The prisoners had nothing. No bread, no wine, not even cups. It was a communion of empty hands. Miguel made an offering to the one who had offered himself. “Eat,” he whispered. “This is his body.” And the Christians raised their hands to their lips and ate the invisible bread. “Drink. This is his blood.” And they raised the nonexistent cup and drank the invisible wine.
Easter in us – when Christ comes no matter where we are, no matter what we have, we gather and celebrate that Christ is alive and we have been set free. For Charles Colson, the convicted felon from the Nixon White House scandals, who turned his life around with Jesus and started the Prison Fellowship, he spends Easter Sunday in a prison because
“the prison is filled with people who are condemned to a living hell, yet the power of Christ resurrects them.”

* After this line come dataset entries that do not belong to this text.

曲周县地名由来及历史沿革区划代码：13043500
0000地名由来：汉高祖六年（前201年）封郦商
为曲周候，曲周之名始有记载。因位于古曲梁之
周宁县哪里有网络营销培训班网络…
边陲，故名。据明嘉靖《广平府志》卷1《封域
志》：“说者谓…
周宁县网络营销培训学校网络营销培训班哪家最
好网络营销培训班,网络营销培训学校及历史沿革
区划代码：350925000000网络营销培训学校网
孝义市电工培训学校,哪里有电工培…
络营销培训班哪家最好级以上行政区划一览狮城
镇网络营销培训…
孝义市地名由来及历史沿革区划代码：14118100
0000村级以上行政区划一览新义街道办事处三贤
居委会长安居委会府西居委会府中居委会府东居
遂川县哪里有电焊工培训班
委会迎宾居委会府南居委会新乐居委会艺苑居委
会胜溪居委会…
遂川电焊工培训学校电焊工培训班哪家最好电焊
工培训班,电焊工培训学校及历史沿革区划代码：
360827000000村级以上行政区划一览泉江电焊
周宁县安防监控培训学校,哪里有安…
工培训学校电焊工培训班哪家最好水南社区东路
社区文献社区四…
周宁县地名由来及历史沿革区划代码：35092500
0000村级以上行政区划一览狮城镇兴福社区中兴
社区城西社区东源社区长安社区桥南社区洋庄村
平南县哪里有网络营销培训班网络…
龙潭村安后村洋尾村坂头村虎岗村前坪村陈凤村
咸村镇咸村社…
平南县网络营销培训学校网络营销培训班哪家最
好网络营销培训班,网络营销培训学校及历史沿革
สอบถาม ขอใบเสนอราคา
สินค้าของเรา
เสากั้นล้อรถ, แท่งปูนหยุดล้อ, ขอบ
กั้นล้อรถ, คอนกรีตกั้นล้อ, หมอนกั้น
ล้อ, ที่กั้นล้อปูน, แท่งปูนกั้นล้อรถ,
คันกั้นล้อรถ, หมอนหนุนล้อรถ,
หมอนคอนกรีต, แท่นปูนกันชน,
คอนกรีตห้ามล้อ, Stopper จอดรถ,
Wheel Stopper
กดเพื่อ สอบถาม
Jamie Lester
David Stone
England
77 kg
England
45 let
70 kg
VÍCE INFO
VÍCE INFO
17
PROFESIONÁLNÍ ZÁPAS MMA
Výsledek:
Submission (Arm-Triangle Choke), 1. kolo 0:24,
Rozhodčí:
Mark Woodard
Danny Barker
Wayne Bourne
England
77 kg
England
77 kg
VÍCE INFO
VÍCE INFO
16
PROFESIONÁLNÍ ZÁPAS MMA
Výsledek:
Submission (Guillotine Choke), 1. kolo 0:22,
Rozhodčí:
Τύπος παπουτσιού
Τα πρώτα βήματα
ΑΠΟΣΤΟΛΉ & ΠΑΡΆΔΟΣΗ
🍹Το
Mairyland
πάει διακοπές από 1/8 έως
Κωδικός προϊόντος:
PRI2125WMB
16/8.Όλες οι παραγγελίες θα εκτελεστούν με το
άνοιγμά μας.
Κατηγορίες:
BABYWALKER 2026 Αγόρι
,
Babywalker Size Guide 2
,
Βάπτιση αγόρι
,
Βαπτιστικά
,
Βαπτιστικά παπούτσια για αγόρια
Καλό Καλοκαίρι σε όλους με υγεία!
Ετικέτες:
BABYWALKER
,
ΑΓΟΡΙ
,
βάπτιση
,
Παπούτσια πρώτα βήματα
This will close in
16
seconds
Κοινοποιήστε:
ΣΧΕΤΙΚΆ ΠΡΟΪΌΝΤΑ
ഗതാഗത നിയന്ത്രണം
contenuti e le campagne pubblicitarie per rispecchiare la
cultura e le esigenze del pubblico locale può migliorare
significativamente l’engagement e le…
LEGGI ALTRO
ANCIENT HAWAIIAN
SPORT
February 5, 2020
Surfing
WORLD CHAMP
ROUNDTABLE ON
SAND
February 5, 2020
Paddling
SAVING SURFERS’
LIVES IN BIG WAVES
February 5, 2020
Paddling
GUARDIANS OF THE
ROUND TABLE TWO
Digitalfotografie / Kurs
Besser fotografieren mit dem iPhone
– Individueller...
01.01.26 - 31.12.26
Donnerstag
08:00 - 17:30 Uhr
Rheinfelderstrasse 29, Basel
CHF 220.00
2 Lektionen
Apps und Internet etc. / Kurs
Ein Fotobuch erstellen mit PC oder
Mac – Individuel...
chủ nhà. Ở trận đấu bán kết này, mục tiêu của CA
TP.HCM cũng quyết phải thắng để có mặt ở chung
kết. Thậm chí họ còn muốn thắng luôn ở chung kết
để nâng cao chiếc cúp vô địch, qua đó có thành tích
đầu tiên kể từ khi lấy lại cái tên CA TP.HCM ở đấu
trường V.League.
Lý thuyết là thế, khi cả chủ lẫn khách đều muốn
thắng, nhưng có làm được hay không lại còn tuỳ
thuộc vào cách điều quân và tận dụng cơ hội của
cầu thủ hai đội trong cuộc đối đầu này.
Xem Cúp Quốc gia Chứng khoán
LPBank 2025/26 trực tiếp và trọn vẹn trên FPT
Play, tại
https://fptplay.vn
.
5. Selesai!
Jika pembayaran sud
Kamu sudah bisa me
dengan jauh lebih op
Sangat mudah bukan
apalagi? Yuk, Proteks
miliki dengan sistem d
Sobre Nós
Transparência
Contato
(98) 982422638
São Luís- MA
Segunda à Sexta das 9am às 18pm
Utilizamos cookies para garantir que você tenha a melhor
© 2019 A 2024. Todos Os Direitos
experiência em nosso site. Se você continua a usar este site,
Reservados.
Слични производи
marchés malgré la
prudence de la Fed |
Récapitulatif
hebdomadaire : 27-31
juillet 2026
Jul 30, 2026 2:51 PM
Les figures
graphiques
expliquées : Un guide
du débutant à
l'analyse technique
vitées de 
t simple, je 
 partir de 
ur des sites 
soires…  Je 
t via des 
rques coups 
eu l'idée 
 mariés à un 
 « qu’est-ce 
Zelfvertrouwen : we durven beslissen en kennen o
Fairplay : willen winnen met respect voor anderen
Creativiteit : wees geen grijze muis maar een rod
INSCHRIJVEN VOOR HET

No matter how you feel about his politics, Colson’s commitment to visit prisoners to tell them the Good News of Easter and how it changed his life is quite admirable and captures what Easter is all about… It is Good News that changes our lives, that is what it means to have Christ Easter in us, to remove the dimness in our lives, and by the Spirit’s guidance to move us toward the east, toward the light, toward the new life Jesus offers to us every day. Growing up in MI, my brother had a sticker next to our light switch,
“Today is the first day of the rest of your life.”
Easter stands as such a day for us too. No matter how many Good Fridays we have suffered, when we have felt alone and forsaken, there is always Easter, there is always the possibility of new life and knowing this is the first day of the rest of my life. Think of the women at the tomb, doing what tradition and their hearts told them to do, to go anoint but they find two angels
“Why do you look for the living among the dead? He is not here, but has risen.”
They are astounded, they go tell the 11 disciples and the rest who at first did not believe them, but Peter, yeah Peter!,
“got up and ran to the tomb; stooping and looking in, he saw the linen cloths by themselves; then he went home, amazed at what had happened.”
And there lives were changed! Easter is a most amazing day – it turns our world upside down. To have Jesus Easter in us, is to have Easter become part of our lives. Not just a day to celebrate and feast for Christ is risen, but to continue that every day for the rest of our lives. To continue that celebration and freedom. It is for you and me. As Dietrich Bonhoeffer, pastor and martyr, put it,
“From the resurrection of Christ a new and purifying wind can blow into the present world. If a few human beings would really believe this and would let themselves be moved by this in their earthly behavior, much would change. To live from resurrection – that indeed is the meaning of Easter.”
Today and every day, let him easter in us
  • so our lives may be full of his love and compassion, forgiveness and hope.
Let him easter in us
  • So we can be his servants & witnesses today (teachers, healers, footwashers, you name it)
Let him easter in us
  • So we can carry our own cross and help one another bear theirs.
Let him easter in us
  • So that at the last, we can turn to the light and Easter in him. Amen.